Thanks! Right now I'm prepping my own YAML/JSON based on that meta.yaml you listed, and providing that with a separate cache-parameters call. That works, but only if my sequence IDs are modified to follow the sort of the formatting that file has. So for example if my FASTA looks like:
>1-igh
...
>1-igk
...
and my metadata file looks like:
{"1-igh": {"paired-uids": ["1-igk"], "locus": "igh"}, "1-igk": {"paired-uids": ["1-igh"], "locus": "igk"},...
Then I can run something like this, and all is well:
partis cache-parameters --paired-loci --infname input.fasta --input-metafnames input.meta.yaml --paramter-dir params --paired-outdir data
partis partition --paired-loci --paired-indir data --parameter-dir params --paired-outdir output
But if my sequence IDs are different (my originals used a naming scheme like "H1" paired with "K1", and then "H2" paired with, say, "L2", etc.) then I get this in my output from cache-paramters, even though the FASTA and metadata match up:
writing to paired subdirs
0/363 igh seqs pair with igk (warning)
0/363 igh seqs pair with igl (warning)
The first pair of entries in my FASTA and YAML here are like:
>H1
...
>K1
...
{"H1": {"paired-uids": ["K1"], "locus": "igh"}, "K1": {"paired-uids": ["H1"], "locus": "igk"}, ...

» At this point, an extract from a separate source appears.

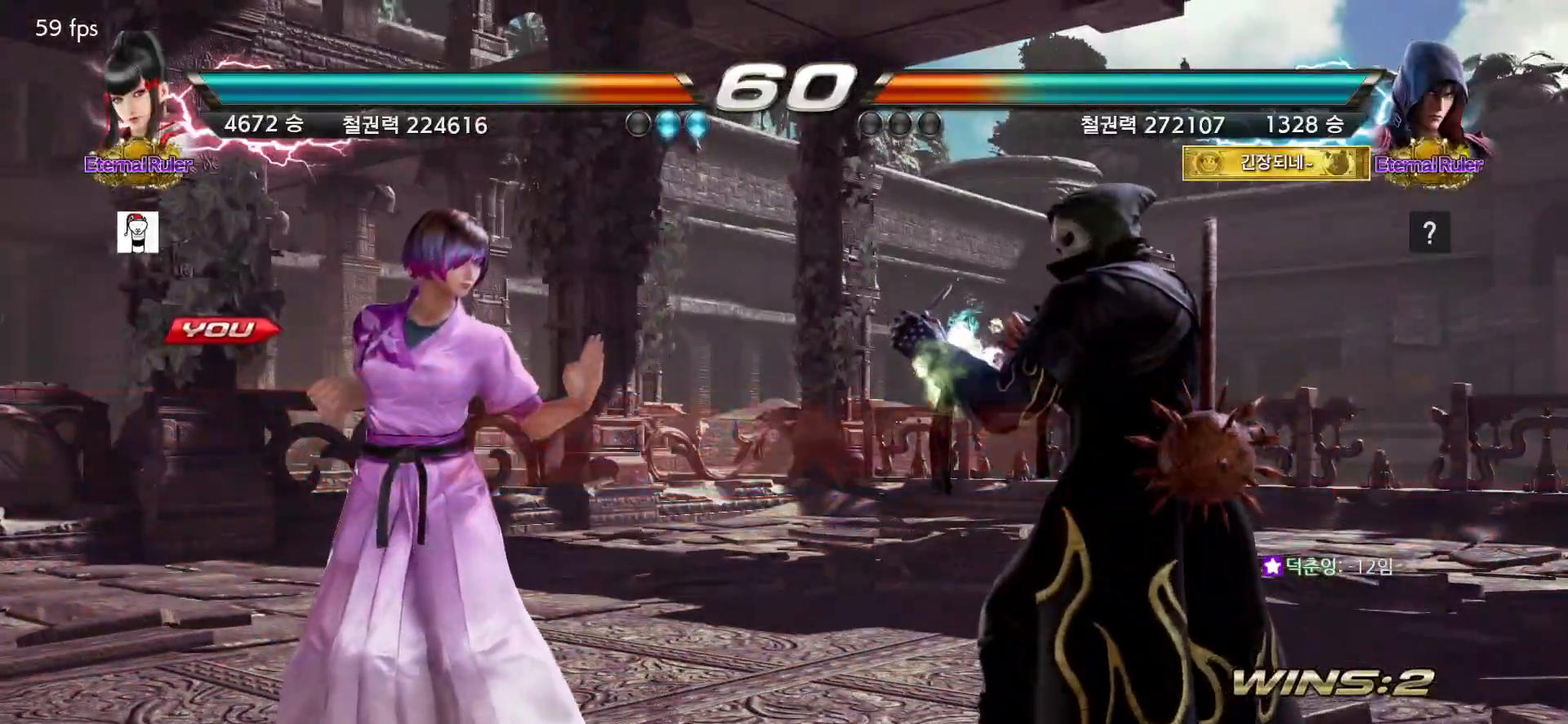
{"dt_ms": 500, "buttons": [], "events": []}
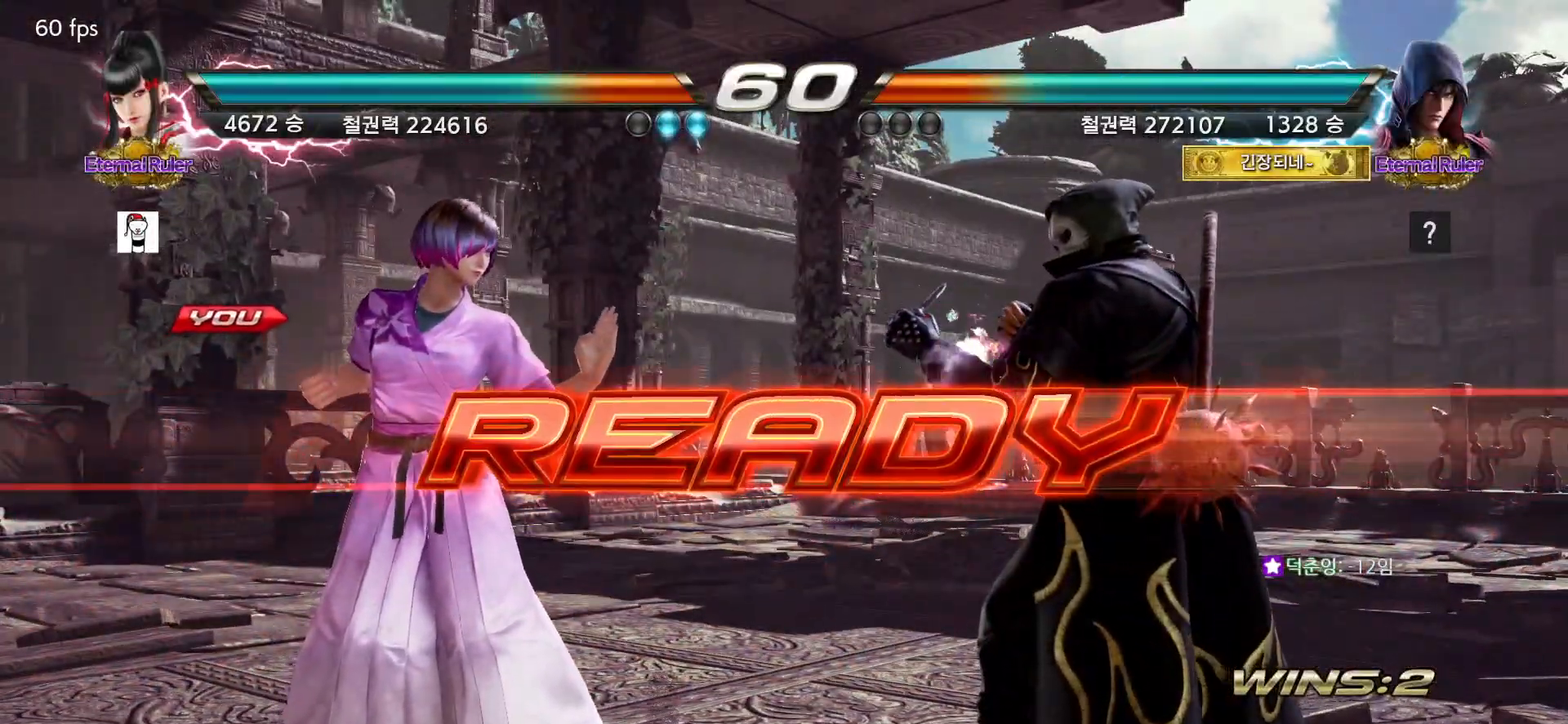
{"dt_ms": 500, "buttons": [], "events": []}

So it looks as though it's still insisting that my sequence IDs are formatted like the "guess" option for parsing droplet IDs, but wouldn't giving the paired-uids via the meta.yaml skip the guessing? Or does it still need to run the extract pairing info step even with metadata supplied? (Am I just conflating droplet IDs and UIDs incorrectly? I don't expect any parsing should need to happen since I supply the metadata, but I'm not totally clear on the droplet ID versus UID terminology.) It does work when I've reformatted my IDs, so I'm not stuck at the moment, at least. I just want to make sure I'm not screwing up something basic.
Jesse